You want to see real examples of “gangster” behavior masquerading as commerce in America? Take a look at the Key West wreckers — the enterprising folk who put up fake lighthouses to lure unsuspecting ships onto reefs in order to ensure full employment for the ship salvaging industry in the 1800s. That’s “gangster” commerce. It’s a real stretch to throw that millstone around the neck of a social media company providing a free service by which it collects users’ personal information to inform its sales of advertising.
Yes, there have been terrible examples of misuse of these platforms. But maybe people need to stop pointing fingers and hurling invective and, instead, take a look in the mirror. Because it isn’t Facebook or Twitter or any of these big companies that are guilty of this content being up there — its the users themselves — it’s us.

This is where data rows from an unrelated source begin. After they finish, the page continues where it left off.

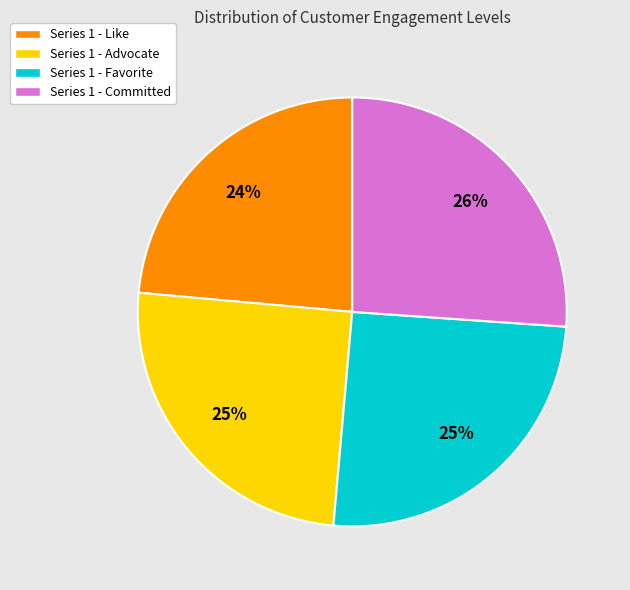

What percentage is the Series 1 - Like slice, to the nearest percent?

24%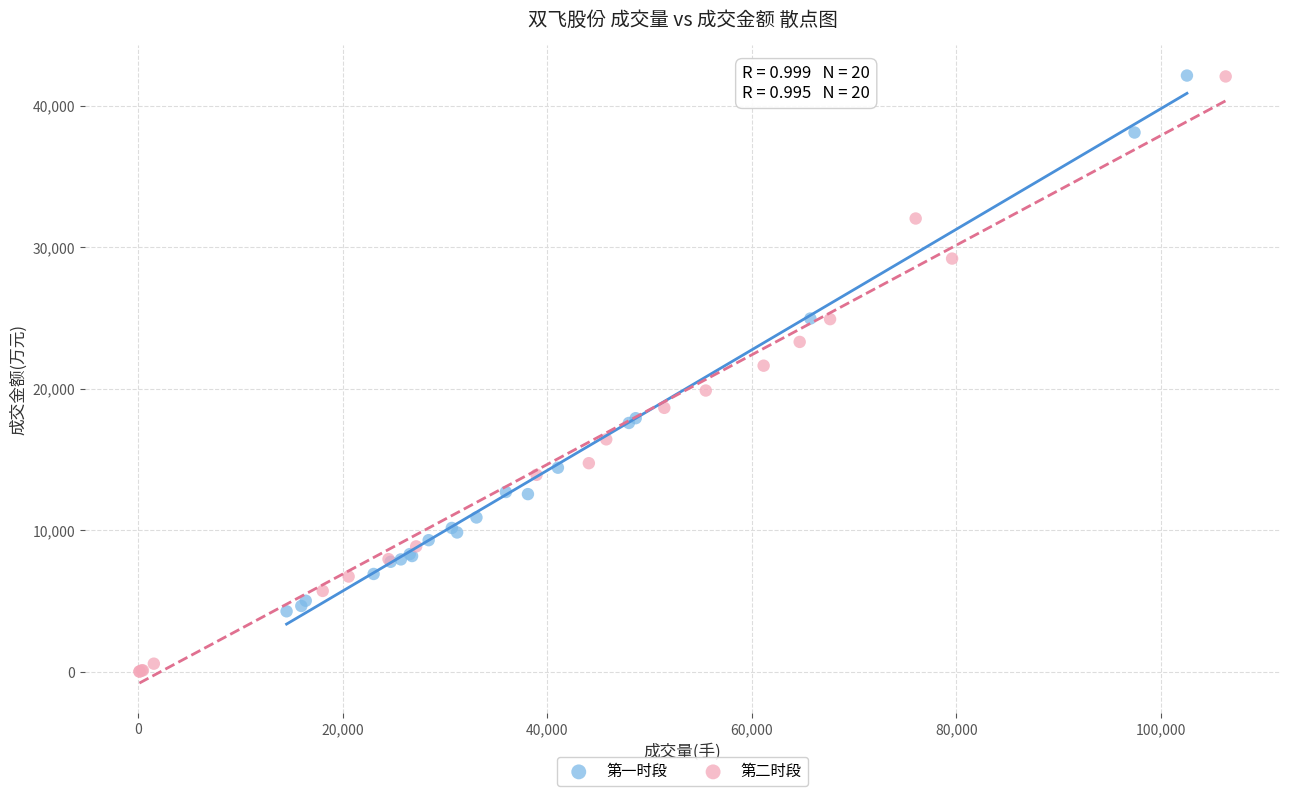

Which series reaches the minimum Y coordinate?

第二时段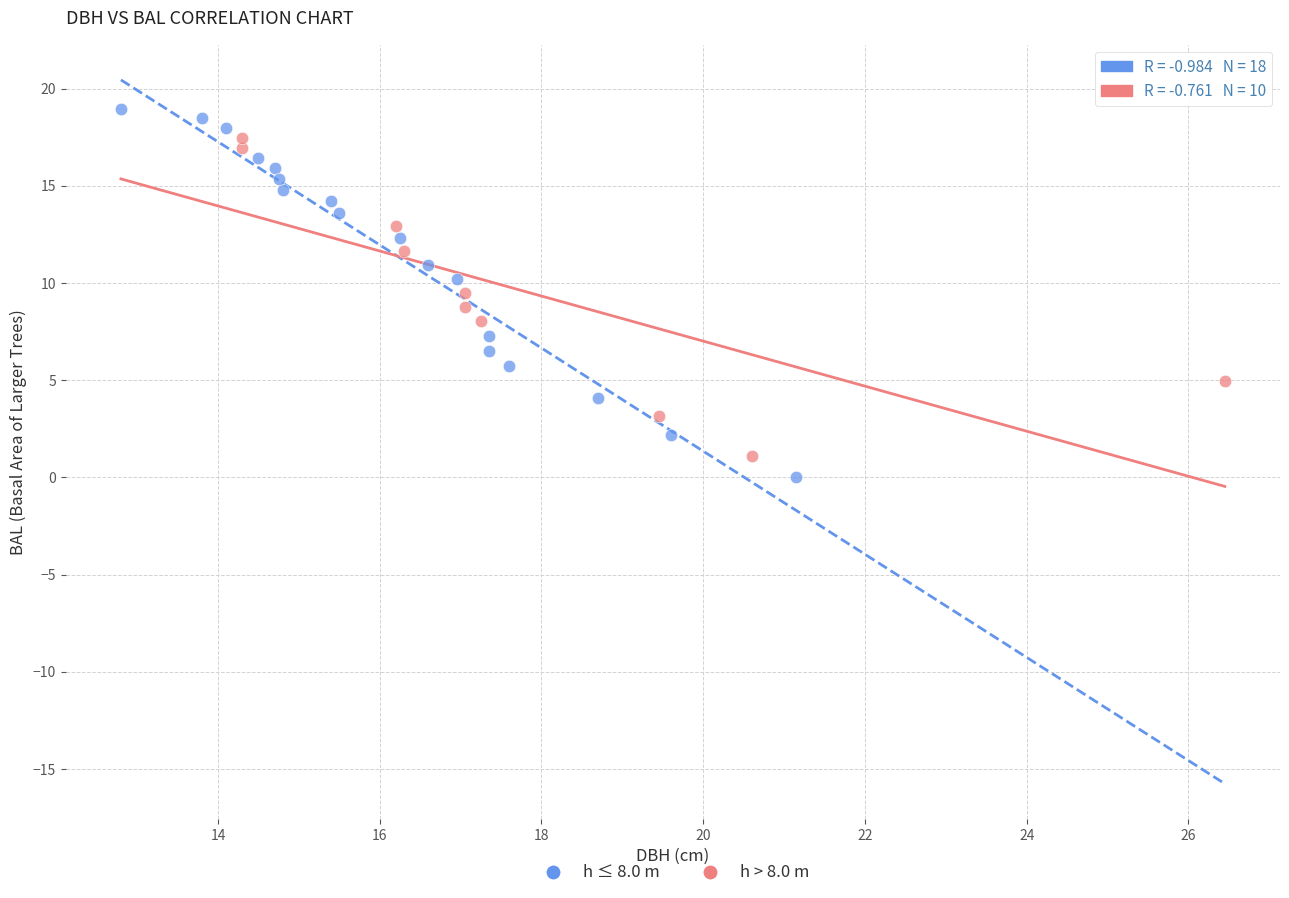

Which series reaches the minimum Y coordinate?

h ≤ 8.0 m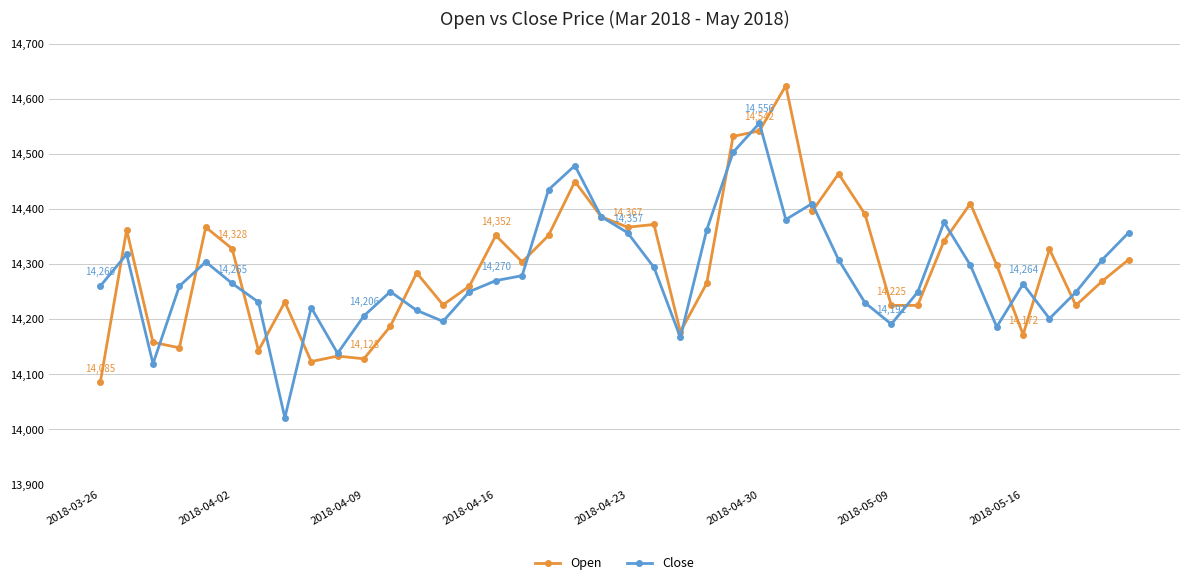

True or false: Open has more than 0 points higher than both neighbors.

True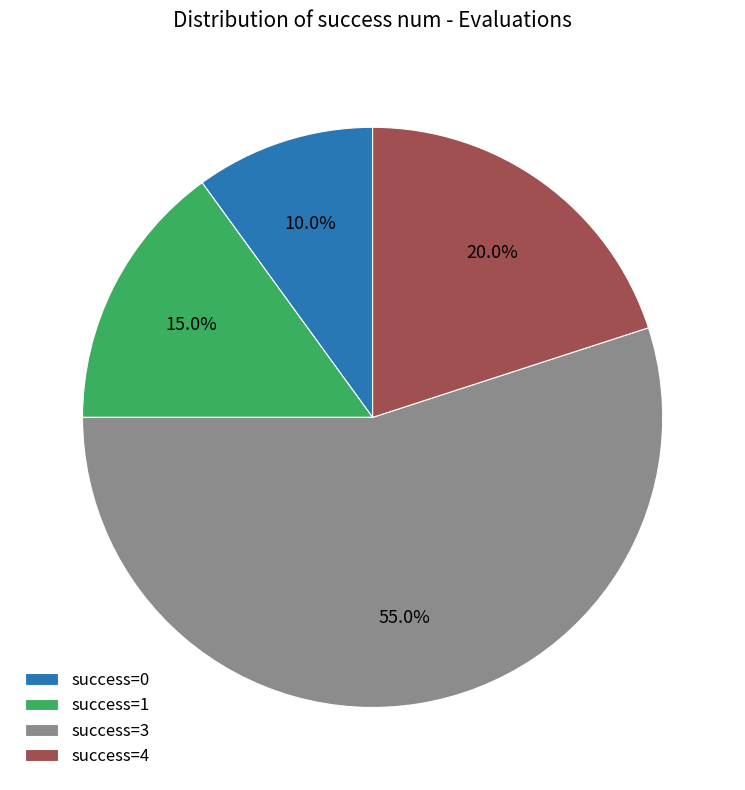

Which slice is the largest?

success=3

I have written before that the Internet is nothing less than an extension of humanity and as this “network of networks” is really starting to scale, it’s giving humanity a pretty stark reminder of just how ugly we can be sometimes. It is inappropriate to crucify social media platforms for failing to hide ugly examples of human behavior conducted on their platforms without first taking a good, long look at what fuels these ugly posts — not just the initial posting of content, but also the prurient Peeping Toms’ and sadistic sharers.
Finally, it is unacceptable to compromise the right to free expression endowed to the many by constructing a nanny state to address the intolerable behavior of a few. As Benjamin Franklin warned, “Those who would give up essential Liberty, to purchase a little temporary Safety, deserve neither.”
The reality is that Facebook, Twitter and the rest of them — even armed with tens of thousands of content moderators and the best AI that money can buy — can’t save us from ourselves. And as Dr. Franklin’s warning makes clear, the solution offered by unleashing Leviathan comes with a pretty steep price tag. Foregoing hypocrisy in favor of solving real challenges requires deliberate measures taken by determined people — not name-calling and histrionic clucking.
So, if you don’t like what you’re seeing — change the channel.